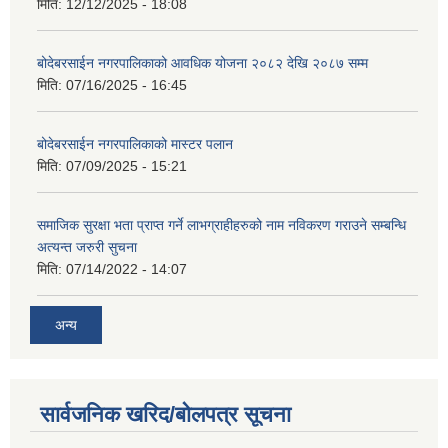
मिति:
12/12/2025 - 18:08
बोदेबरसाईन नगरपालिकाको आवधिक योजना २०८२ देखि २०८७ सम्म
मिति:
07/16/2025 - 16:45
बोदेबरसाईन नगरपालिकाको मास्टर पलान
मिति:
07/09/2025 - 15:21
समाजिक सुरक्षा भता प्राप्त गर्ने लाभग्राहीहरुको नाम नविकरण गराउने सम्बन्धि
अत्यन्त जरुरी सुचना
मिति:
07/14/2022 - 14:07
अन्य
सार्वजनिक खरिद/बोलपत्र सूचना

━━━━━━━━━━━━━━━━

- Assignment
Look through the data above. Find each line with the string "नगरप" and copy it.

- Solution to the exercise
बोदेबरसाईन नगरपालिकाको आवधिक योजना २०८२ देखि २०८७ सम्म
बोदेबरसाईन नगरपालिकाको मास्टर पलान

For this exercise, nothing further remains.